* _Task set_
(a) Transcribe the Swedish Scouting excerpt from "Sea Scouting is" to "Sea Scout units.".
(b) Go on with the Swedish Scouting excerpt, starting after its final sentence.

==== Excerpt ====

Sea Scouting is available to all age groups within Scouterna. About 70 local units with 7,000 members are active in Sea Scouting, mostly along the coastline, especially in the Stockholm archipelago. They are organised in Sveriges sjöscouters riksskeppslag, the national council of Swedish Sea Scouts, a special interest group which coordinates the activities of the Sea Scout units.

=== Awards ===
Adult members can be awarded medals based on years of service. "Scouternas Stora Förtjänstmärke" can be awarded to active leaders for particularly meritorious efforts for the local level. "Ledfyren" can be awarded an active Scout leader under the age of 25 years who created opportunities for young people to develop according to Scouting values. The "Gustaf Adolfs-märket" can be awarded to active leaders for particular meritorious service at least on district level. The highest award in Swedish Scouting is the "Silvervargen" (the Silver Wolf) that can be awarded for extraordinary contributions to Scouting on at least national level.

== Facilities ==
The national headquarters is located in Sweden's capital Stockholm. The organisation runs its own Scout shop and the building also hosts a scouting museum, displaying objects from the history of Swedish scouting.

==== Data under study ====

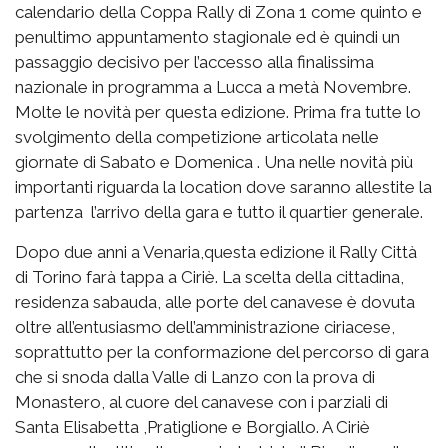
calendario della Coppa Rally di Zona 1 come quinto e
penultimo appuntamento stagionale ed è quindi un
passaggio decisivo per l’accesso alla finalissima
nazionale in programma a Lucca a metà Novembre.
Molte le novità per questa edizione. Prima fra tutte lo
svolgimento della competizione articolata nelle
giornate di Sabato e Domenica . Una nelle novità più
importanti riguarda la location dove saranno allestite la
partenza l’arrivo della gara e tutto il quartier generale.
Dopo due anni a Venaria,questa edizione il Rally Città
di Torino farà tappa a Ciriè. La scelta della cittadina,
residenza sabauda, alle porte del canavese è dovuta
oltre all’entusiasmo dell’amministrazione ciriacese,
soprattutto per la conformazione del percorso di gara
che si snoda dalla Valle di Lanzo con la prova di
Monastero, al cuore del canavese con i parziali di
Santa Elisabetta ,Pratiglione e Borgiallo. A Ciriè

====

* _Answers to the problems_
(a)
Sea Scouting is available to all age groups within Scouterna. About 70 local units with 7,000 members are active in Sea Scouting, mostly along the coastline, especially in the Stockholm archipelago. They are organised in Sveriges sjöscouters riksskeppslag, the national council of Swedish Sea Scouts, a special interest group which coordinates the activities of the Sea Scout units.

(b)
Scouterna and its local structures run a large number of Scout camps and huts. Internationally known is the island of Vässarö, owned by the Stockholm Scout district. The Campground at Ransbergs Herrgård near Ransäter in Värmland County was acquired by Nykterhetsrörelsens Scoutförbund in 1963; it was the venue of the World Scout Moot in 1996. Kopparbo Scout camp near Söderbärke in Dalarna County can accommodate up to 5,000 Scouts, Hörrs Nygård Scout camp near Sjöbo in Skåne County up to 3,000 and Kragenäs Scout camp near Tanumshede in Västra Götaland County up to 1,000.

Frustunaby is national scout facility owned by Scouterna, given as a gift to the Guides of Sweden in 1925.

The national sailing vessel of Scouterna, Biscaya av Vindalsö, was scheduled to be sold in 2016.